Dataset records:
-=-=-=-=-

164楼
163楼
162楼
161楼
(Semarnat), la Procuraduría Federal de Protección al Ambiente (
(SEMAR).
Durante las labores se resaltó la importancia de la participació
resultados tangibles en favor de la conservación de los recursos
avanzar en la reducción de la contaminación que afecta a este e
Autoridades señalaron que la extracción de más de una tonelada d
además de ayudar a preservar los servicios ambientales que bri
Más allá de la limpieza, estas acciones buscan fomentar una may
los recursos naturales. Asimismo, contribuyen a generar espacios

-=-=-=-=-

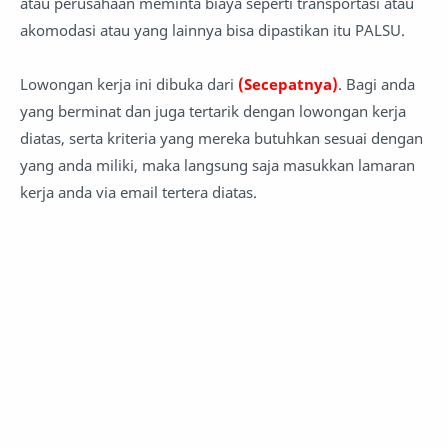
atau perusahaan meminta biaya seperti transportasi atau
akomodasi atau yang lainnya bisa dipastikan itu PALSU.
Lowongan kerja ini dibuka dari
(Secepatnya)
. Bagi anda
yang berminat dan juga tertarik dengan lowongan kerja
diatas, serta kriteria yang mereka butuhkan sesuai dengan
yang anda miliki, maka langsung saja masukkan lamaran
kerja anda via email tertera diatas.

-=-=-=-=-

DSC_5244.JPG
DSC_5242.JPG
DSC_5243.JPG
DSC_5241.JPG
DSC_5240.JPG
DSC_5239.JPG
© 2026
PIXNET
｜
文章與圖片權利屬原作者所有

-=-=-=-=-

To-do item: Format the lines in the items above, from the line with "atau perusahaan meminta" up to and including the line with "kerja anda via email tertera diatas.", as a Markdown table with the columns Row and Line. Give each line its row number, and leave out any blank lines.

Result for this task:
| Row | Line |
|---|---|
| 1 | atau perusahaan meminta biaya seperti transportasi atau |
| 2 | akomodasi atau yang lainnya bisa dipastikan itu PALSU. |
| 3 | Lowongan kerja ini dibuka dari |
| 4 | (Secepatnya) |
| 5 | . Bagi anda |
| 6 | yang berminat dan juga tertarik dengan lowongan kerja |
| 7 | diatas, serta kriteria yang mereka butuhkan sesuai dengan |
| 8 | yang anda miliki, maka langsung saja masukkan lamaran |
| 9 | kerja anda via email tertera diatas. |